Seven minutes. He didn’t lie about how he handled the details. He planned every job, studied and practiced every part. Don never once came running out of a robbery. He’d stroll out of the jewelry store and ease into the car like we were going for a Sunday drive. When I walked into the hospital I knew he’d planned this job like he had all the rest: the nurse was so caught up in looking at pictures of wedding dresses that she barely knew I was there; no cameras in the room, like they had at a lot of places these days; hardly any kind of security at all.
“But there’s something you forgot Don,” I said out loud to him. “I just drive the car. I don’t do the work.” I wanted something, some kind of sign from him, but I knew I wouldn’t get it. He wasn’t go to sit up and tell me to do it. My heart rate was holding steady at about 85. I wondered what his heart was doing. I put my fingers on his wrist and started counting out his pulse.
After about two years of working together, we were back in that diner when Don asked me why I drove.
“For money, why else?” I said.
He shook his head. “There’s better ways to make money.” He drank his coffee.
“Why’d you do it?” I asked him.
He kept watching the street and stayed quiet. I shrugged and took a bit of my burger. When he spoke his eyes were on the road, “Anything else, somebody tells you what you should do, what you have to be. This way I tell them.” I could still see him sitting there, telling the world how it was going to be.
Five minutes. My right hand shook just a little. The papery look of my skin surprised me. Putting my hand next to Don’s, I couldn’t tell which one of us belonged in a hospital bed. I knew something else though. I knew I’d trusted him with my freedom and likewise he’d trusted me from start to finish. If I walked out now, left him caught in this place, I broke that trust as sure as if it had never been. I put my hand on his chest, closed my eyes, and said, “Stay sharp Don.” Then I cupped my hand under his head, pulled the pillow out and eased him down to the mattress. Leaning down on top of him, I pressed the pillow over his face.
My heart jumped into a gallop and I saw the number on the monitor start to climb. Don shook a little and I hit 98. I took a breath, trying to stay calm. His right hand balled into a fist. My heart shot up to 120 and kept climbing. I pushed down harder and felt Don go still. A sharp stink hit me and he was gone. My heart ran wild; over 150 and still climbing. Any second now they were going to come rushing in. I pulled the pillow away. Don was blue. I stuffed the pillow under his head and yanked the contacts off of me. My heart thundered.
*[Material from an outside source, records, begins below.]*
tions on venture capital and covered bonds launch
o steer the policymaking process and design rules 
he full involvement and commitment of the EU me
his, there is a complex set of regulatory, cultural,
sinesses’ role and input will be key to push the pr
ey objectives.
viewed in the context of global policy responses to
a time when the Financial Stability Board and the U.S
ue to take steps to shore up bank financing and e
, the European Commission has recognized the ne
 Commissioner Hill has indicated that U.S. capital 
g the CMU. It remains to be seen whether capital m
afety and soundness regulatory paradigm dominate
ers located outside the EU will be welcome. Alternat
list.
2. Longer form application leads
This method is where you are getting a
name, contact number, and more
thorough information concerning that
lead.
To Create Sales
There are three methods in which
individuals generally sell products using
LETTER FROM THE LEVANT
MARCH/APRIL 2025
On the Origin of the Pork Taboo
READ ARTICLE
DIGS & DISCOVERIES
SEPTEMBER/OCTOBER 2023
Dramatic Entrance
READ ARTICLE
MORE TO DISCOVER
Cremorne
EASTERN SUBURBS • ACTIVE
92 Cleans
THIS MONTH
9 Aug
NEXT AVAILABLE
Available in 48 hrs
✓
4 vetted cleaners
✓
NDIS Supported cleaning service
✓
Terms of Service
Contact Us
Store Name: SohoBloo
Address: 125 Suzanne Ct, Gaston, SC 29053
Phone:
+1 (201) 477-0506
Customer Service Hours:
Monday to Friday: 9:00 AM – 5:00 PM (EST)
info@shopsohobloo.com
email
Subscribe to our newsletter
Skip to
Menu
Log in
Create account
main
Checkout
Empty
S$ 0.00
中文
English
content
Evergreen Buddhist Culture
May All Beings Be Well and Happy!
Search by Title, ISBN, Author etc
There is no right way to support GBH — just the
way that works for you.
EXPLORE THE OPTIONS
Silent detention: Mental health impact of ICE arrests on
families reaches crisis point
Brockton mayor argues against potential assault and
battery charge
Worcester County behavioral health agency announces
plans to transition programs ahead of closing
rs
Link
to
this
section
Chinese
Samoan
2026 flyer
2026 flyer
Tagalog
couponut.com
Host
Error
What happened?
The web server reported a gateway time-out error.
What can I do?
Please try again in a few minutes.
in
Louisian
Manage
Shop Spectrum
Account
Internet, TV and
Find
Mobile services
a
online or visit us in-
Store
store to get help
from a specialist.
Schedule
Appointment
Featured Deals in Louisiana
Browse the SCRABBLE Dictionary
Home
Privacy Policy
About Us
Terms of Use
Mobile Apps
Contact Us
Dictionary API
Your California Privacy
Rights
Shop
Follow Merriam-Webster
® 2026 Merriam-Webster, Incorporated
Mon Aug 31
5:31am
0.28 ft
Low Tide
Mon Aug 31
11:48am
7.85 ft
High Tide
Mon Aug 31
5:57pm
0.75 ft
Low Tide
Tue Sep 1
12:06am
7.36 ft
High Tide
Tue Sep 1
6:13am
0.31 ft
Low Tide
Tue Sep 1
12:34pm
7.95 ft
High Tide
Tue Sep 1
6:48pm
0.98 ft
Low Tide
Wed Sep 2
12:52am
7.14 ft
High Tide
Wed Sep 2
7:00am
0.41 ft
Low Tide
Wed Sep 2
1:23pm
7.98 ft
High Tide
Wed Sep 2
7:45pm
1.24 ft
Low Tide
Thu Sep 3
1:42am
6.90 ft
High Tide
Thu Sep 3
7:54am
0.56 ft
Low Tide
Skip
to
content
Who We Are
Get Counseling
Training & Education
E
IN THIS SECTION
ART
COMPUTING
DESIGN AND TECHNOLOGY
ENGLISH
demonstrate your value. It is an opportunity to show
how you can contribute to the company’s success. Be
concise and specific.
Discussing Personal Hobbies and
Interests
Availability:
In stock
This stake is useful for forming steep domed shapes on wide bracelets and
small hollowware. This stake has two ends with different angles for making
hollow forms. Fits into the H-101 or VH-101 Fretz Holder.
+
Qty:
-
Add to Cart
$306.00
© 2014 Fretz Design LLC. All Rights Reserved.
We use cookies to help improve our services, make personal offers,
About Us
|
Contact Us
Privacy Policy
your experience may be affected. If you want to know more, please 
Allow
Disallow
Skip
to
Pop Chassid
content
The last reading was 183 before I got the contacts back on to Don’s chest. The machine burped and then the alarm hit. I pulled up his blanket and put the fingertip monitor back on him. I fell into the chair just as they burst into the room with some kind of cart. “What happened?” I shouted pulling my shirt together and standing up. “Don? Don? What’s wrong?” The nurse pushed me aside, “Sir, he needs our help.”
I stumbled out of the room buttoning my shirt and hurrying down the hall. Pain shot all down my arm and the hall felt like a tunnel. More people rushed by me heading to Don’s room. I shoved through the front door. The security guard stared at me. The pain was getting worse, but I made it to the car. My vision dimmed towards black so I hit the gas hard, burned the tires and sent the car engine screaming as I flew out of the lot.